Tutorial: Programming with Lightweight Threads using Argobots
Aim of the tutorial
Threading models already play an important role in intranode programming and will continue to do so. Over the past few decades, lightweight threading models such as Argobots, Qthreads, OmpSs, and Converse have been developed and have been shown to outperform traditional Pthreads by several orders of magnitude. Consequently, they are already used in a number of large software projects including LLVM OpenMP (through BOLT), Intel DAOS, Chapel, Charm++, Mercury, and are supported by a number of MPI implementations such as MPICH, Open MPI, and MVAPICH, for hybrid MPI+threads programming. In this tutorial, we will focus on Argobots as the primary user-level threads example, although we will briefly introduce other user-level threading models too. We will start with the fundamentals of lightweight threading models and go on to cover advanced features that would allow users to achieve the best performance for their specific applications. We will also cover high-level programming interfaces that use lightweight threads, including OpenMP, focusing on aspects that users should watch out for. The tutorial will include short hands-on “breaks” after each concept is introduced, so attendees can apply these concepts in additional exercises.
Outline
- Introduction
- Background: OS-Level Threads and Lightweight Threads
- Argobots and other Lightweight Threads
- Running Examples: 2D Stencil Code
- User-Level Thread Scheduling
- User-defined Schedulers
- Thread Pools
- Synchronization Objects
- Break
- Performance and Correctness Debugging
- Tracking and Identifying Bugs
- Performance Debugging
- Performance considerations with Massive Parallelism
- Advanced Topics
- OpenMP over Lightweight Threads
- MPI + Lightweight Threads
- Conclusions and Final Q/A
Target Audience
- This tutorial is targeted for various categories of people working in the areas of high performance computing, storage, networking, and applications related to high-end systems: Scientists, engineers, and researchers working on the design and development of next generation high-end systems including clusters, data centers, storage centers.
- Developers of next generation computing middleware and applications.

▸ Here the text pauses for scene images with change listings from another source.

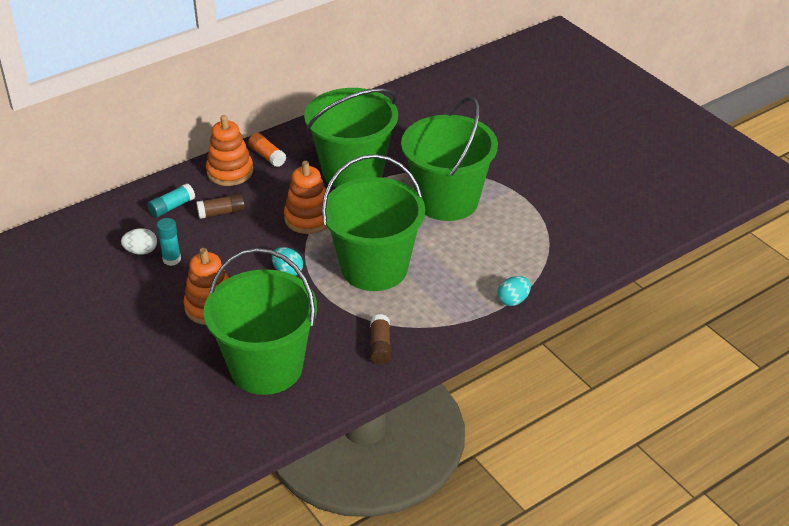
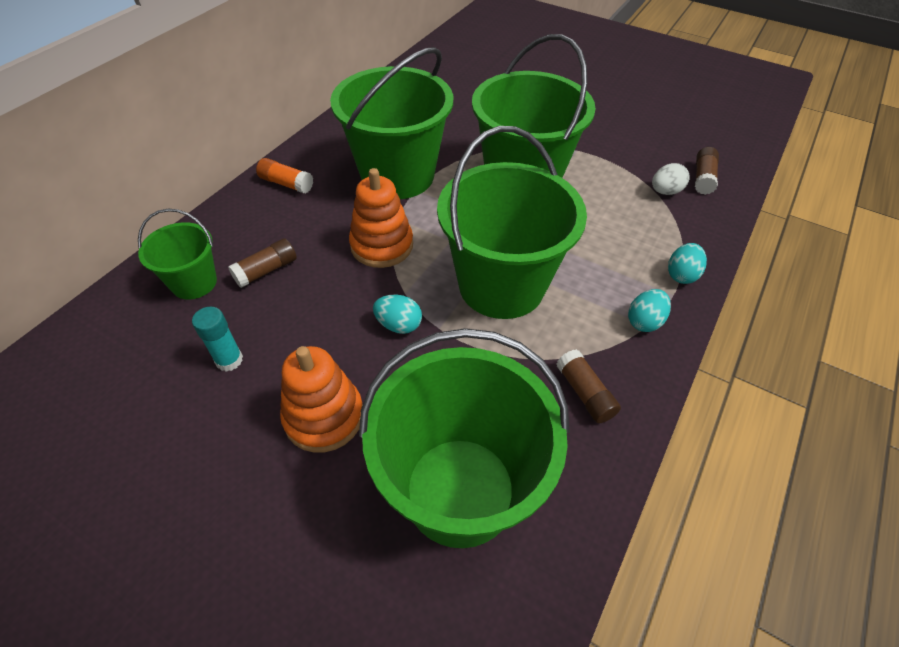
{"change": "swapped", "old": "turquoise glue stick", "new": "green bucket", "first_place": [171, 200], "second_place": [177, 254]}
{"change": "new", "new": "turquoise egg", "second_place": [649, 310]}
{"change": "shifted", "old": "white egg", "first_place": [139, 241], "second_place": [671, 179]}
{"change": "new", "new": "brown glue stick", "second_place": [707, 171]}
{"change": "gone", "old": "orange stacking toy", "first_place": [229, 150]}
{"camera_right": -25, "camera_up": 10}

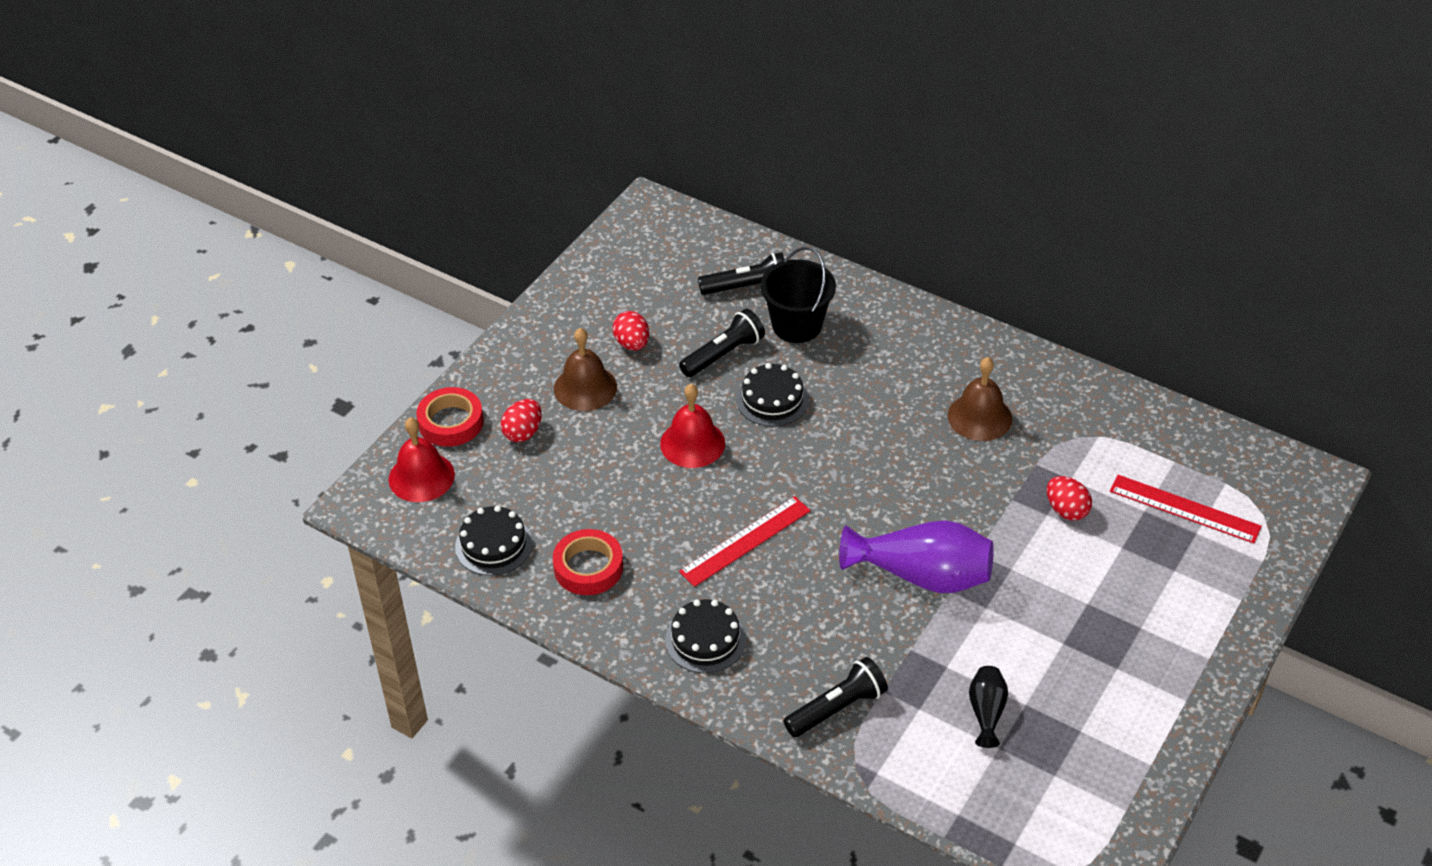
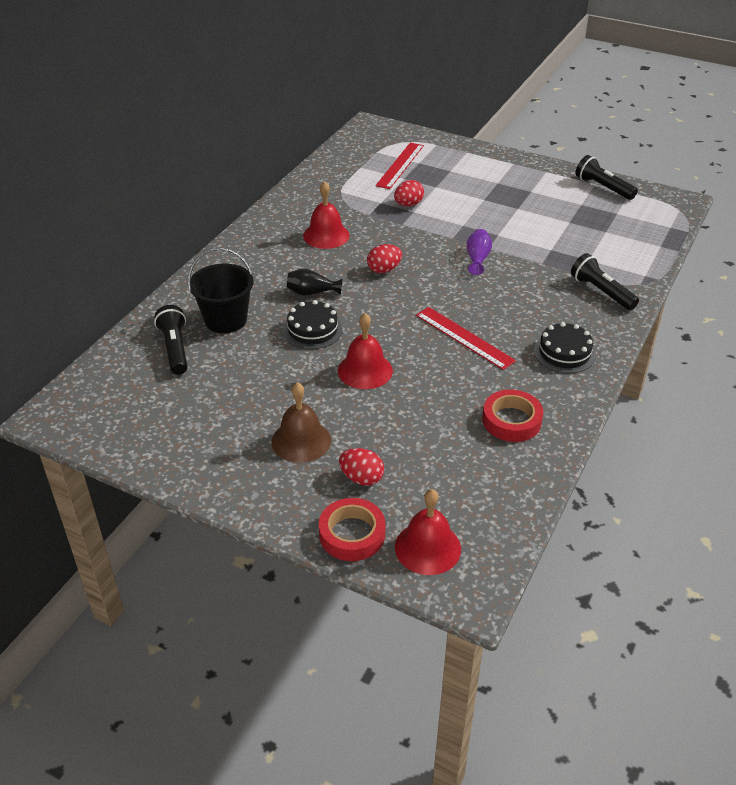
{"change": "shifted", "old": "black vase", "first_place": [988, 707], "second_place": [314, 282]}
{"change": "repainted", "old": "brown bell", "new": "red bell", "first_place": [980, 399], "second_place": [326, 215]}
{"change": "shifted", "old": "red egg", "first_place": [630, 331], "second_place": [384, 258]}
{"change": "scaled", "old": "purple vase", "first_place": [916, 556], "second_place": [479, 252], "factor": 0.51}
{"change": "shifted", "old": "black flashlight", "first_place": [722, 343], "second_place": [606, 177]}
{"change": "gone", "old": "black cake", "first_place": [493, 541]}
{"camera_right": -95, "camera_up": -5}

- Managers and administrators responsible for setting-up next generation high-end systems and facilities in their organizations/laboratories.
Prerequisite Knowledge
This tutorial is intended for an audience that is already familiar with basic OS-level threading concepts (such as Pthreads) and programming, although attendees need not be experts. In particular the presentation of code examples will assume this familiarity.